Francis “Jack” Gerbic began his career with General Motors in 1948, building wooden station wagon bodies in Euclid, Ohio with Fisher Body. By the time Gerbic retired in 1991, he had risen to become Production Manager for GM’s Corvette plant in Bowling Green, Kentucky. In recognition of his long career at GM, Gerbic’s colleagues presented him with this gold-colored badge. Donated by Jack’s family, the badge is a token of thanks for a “43.2-year” professional journey in the auto industry.
Gerbic’s career is deeply intertwined with the movement of Corvette production to Bowling Green. In 1971, he became Quality Control Director of GM’s St. Louis plant, where Corvettes had been built since 1954. As Corvette production steadily increased throughout the decade, Gerbic became aware that the line could move to a new facility, but GM was unsure about where it would go. While the company explored its options, Gerbic joined the team tasked with evaluating new locations for a standalone Corvette plant. One of their options was a former Chrysler Airtemp plant, located just off Interstate 65 in South Central Kentucky.

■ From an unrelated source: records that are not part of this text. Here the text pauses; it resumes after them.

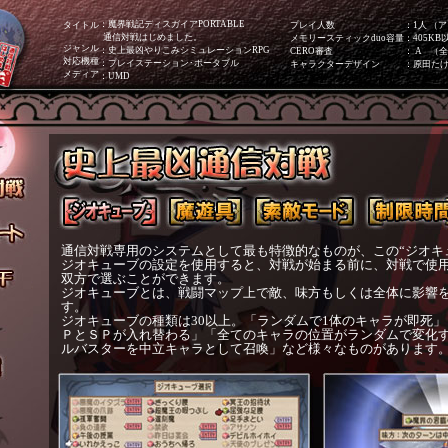
：魔界戦記ディスガイアPORTABLE
タイトル
プレイ人数
：1人 （
通信対戦はじめました。
メモリースティックduo容量
：405KB
ジャンル
：史上最凶やりこみシミュレーションRPG
CERO審査
： A （
対応機種
：プレイステーション･ポータブル
キャラクターデザイン
：原田た
メディア
：UMD
通信対戦専用のシステムとして最も特徴的なものが、この“ジオキ
ジオキューブの設定を使用すると、対戦が始まる前に、対戦で使
双方で選ぶことができます。
ジオキューブとは、戦闘マップ上で敵、味方もしくは全体に影響
す。
ジオキューブの種類は30以上。「ランダムで1体のキャラが即死
ＰとＳＰが入れ替わる」「全てのキャラの位置がランダムで変化す
ルバスターを中立キャラとして召喚」など様々なものがあります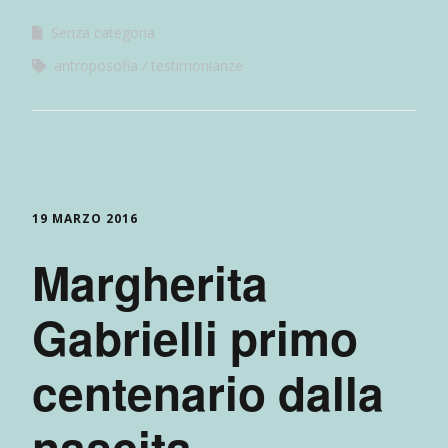
Senza categoria
antroposofia
testimonianze
19 MARZO 2016
Margherita
Gabrielli primo
centenario dalla
nascita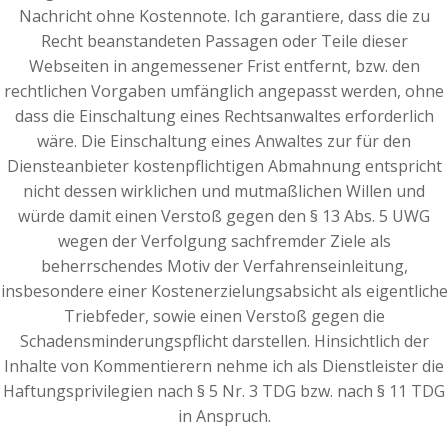
Nachricht ohne Kostennote. Ich garantiere, dass die zu
Recht beanstandeten Passagen oder Teile dieser
Webseiten in angemessener Frist entfernt, bzw. den
rechtlichen Vorgaben umfänglich angepasst werden, ohne
dass die Einschaltung eines Rechtsanwaltes erforderlich
wäre. Die Einschaltung eines Anwaltes zur für den
Diensteanbieter kostenpflichtigen Abmahnung entspricht
nicht dessen wirklichen und mutmaßlichen Willen und
würde damit einen Verstoß gegen den § 13 Abs. 5 UWG
wegen der Verfolgung sachfremder Ziele als
beherrschendes Motiv der Verfahrenseinleitung,
insbesondere einer Kostenerzielungsabsicht als eigentliche
Triebfeder, sowie einen Verstoß gegen die
Schadensminderungspflicht darstellen. Hinsichtlich der
Inhalte von Kommentierern nehme ich als Dienstleister die
Haftungsprivilegien nach § 5 Nr. 3 TDG bzw. nach § 11 TDG
in Anspruch.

Gerbic thought the Bowling Green plant would be a suitable new home for Corvette. It was easily accessible from both the highway and a nearby railroad spur. Plus, the building already existed. Although GM would have to build a new production line inside the factory, that was better than creating a whole new plant from scratch. Gerbic also recalled that he received a warm welcome from the Bowling Green Chamber of Commerce, which became another point in the town’s favor.
GM’s upper management agreed with Gerbic’s assessment. On March 11, 1980, the company made an official announcement for the Bowling Green community about Corvette’s impending move. Gerbic and his team shifted to planning the logistics of the move, structuring the plant’s staff, and hiring and training new personnel. Gerbic also helped to develop a new painting process at the Bowling Green plant. Although 1981 model year Corvettes were built in Bowling Green and St. Louis, only the Bowling Green Corvettes used the new system.
When Gerbic received his retirement badge, the plant he helped to choose had already been building Corvettes for 10 years. The National Corvette Museum would open three years later, firmly entrenching the past, present, and future of the Corvette in Bowling Green.